Action item:
Please continue the account of the Blackfeet children taken to the school at Fort Shaw from where it stops.
:: Source extract
"School wasn't for me when I was a kid. I tried three of them and they were all bad. The first time was when I was about 8 years old. The soldiers came and rounded up as many of the Blackfeet children as they could. The government had decided we were to get White Man's education for force.
It was very cold that day when we were loaded into the wagons. None of us wanted to go and our parents didn't want to let us go. Oh, we cried for this was the first time we were going to be separated from our parents. I remember looking back at Na-tah-ki and she was crying too. Nobody waved as the wagons, escorted by the soldiers, took us toward the school at Fort Shaw. Once there our belongings were taken from us, even the little medicine bags our mothers had given us to protect us from harm. Everything was placed in a heap and set afire.
Next was the long hair, the pride of all the Indians. The boys, one by one, would break down and cry when they saw their braids thrown on the floor. All of the traditional clothes had to go and we had to put on the clothes of the White Man.
If we thought that the days were bad, the nights were much worse. This was the time when real loneliness set in, for it was then we knew that we were all alone. Many boys ran away from the school because the treatment was so bad but most of them were caught and brought back by the police. We were told never to talk Indian and if we were caught, we got a strapping with a leather belt.
::::
:: Records
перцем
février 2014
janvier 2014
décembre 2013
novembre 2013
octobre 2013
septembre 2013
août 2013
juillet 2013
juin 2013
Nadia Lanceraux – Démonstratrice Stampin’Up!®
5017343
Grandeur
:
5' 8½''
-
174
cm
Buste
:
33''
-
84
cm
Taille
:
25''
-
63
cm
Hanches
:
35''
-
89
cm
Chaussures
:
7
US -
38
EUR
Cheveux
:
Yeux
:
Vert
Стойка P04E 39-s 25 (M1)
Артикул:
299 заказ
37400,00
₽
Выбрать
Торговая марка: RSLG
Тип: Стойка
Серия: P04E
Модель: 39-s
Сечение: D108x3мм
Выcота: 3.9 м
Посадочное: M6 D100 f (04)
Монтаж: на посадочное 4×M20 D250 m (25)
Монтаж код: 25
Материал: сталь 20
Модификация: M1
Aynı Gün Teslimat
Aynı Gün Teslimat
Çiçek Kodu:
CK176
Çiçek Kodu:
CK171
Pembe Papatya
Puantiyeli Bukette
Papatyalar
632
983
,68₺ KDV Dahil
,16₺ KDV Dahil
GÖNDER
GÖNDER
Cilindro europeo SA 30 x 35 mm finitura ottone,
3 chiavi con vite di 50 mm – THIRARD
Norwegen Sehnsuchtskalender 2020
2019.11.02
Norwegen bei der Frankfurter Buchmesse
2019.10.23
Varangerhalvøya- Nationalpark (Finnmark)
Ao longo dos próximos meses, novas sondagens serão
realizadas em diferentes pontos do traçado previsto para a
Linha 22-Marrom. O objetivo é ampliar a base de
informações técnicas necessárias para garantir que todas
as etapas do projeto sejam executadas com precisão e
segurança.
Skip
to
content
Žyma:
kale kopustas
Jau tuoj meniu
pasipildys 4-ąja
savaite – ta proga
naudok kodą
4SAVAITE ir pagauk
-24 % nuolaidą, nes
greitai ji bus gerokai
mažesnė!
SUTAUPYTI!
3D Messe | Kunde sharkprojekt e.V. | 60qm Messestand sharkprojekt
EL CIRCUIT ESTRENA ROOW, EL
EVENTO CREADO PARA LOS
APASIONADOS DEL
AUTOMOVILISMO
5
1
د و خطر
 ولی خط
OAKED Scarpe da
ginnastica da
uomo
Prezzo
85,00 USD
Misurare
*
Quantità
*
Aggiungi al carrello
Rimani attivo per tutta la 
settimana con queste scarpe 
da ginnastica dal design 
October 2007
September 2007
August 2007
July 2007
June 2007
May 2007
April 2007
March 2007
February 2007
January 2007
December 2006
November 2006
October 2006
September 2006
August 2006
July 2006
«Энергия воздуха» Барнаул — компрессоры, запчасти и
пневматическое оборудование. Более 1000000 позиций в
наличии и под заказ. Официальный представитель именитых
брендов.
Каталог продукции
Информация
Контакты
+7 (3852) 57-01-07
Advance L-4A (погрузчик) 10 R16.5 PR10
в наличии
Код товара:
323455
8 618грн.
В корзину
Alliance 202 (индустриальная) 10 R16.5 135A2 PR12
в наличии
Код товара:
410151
::::
Solved problem:
I remember one evening when we were all lined up in a room and one of the boys said something in Indian to another boy. The man in charge of us pounced on the boy, caught him by the shirt, and threw him across the room. Later we found out that his collar-bone was broken. The boy's father, an old warrior, came to the school. He told the instructor that among his people, children were never punished by striking them. That was no way to teach children; kind words and good examples were much better. Then he added, "Had I been here when that fellow hit my son, I would have killed him." Before the instructor could stop the old warrior he took his boy and left. The family then beat it to Canada and never came back."
Nabokov, P (Ed.) (1991 [1978]. Native American testimony: A chronicle of Indian-White relations from prophecy to the present, 1492-1992. NY: Penguin. Pp. 220-221.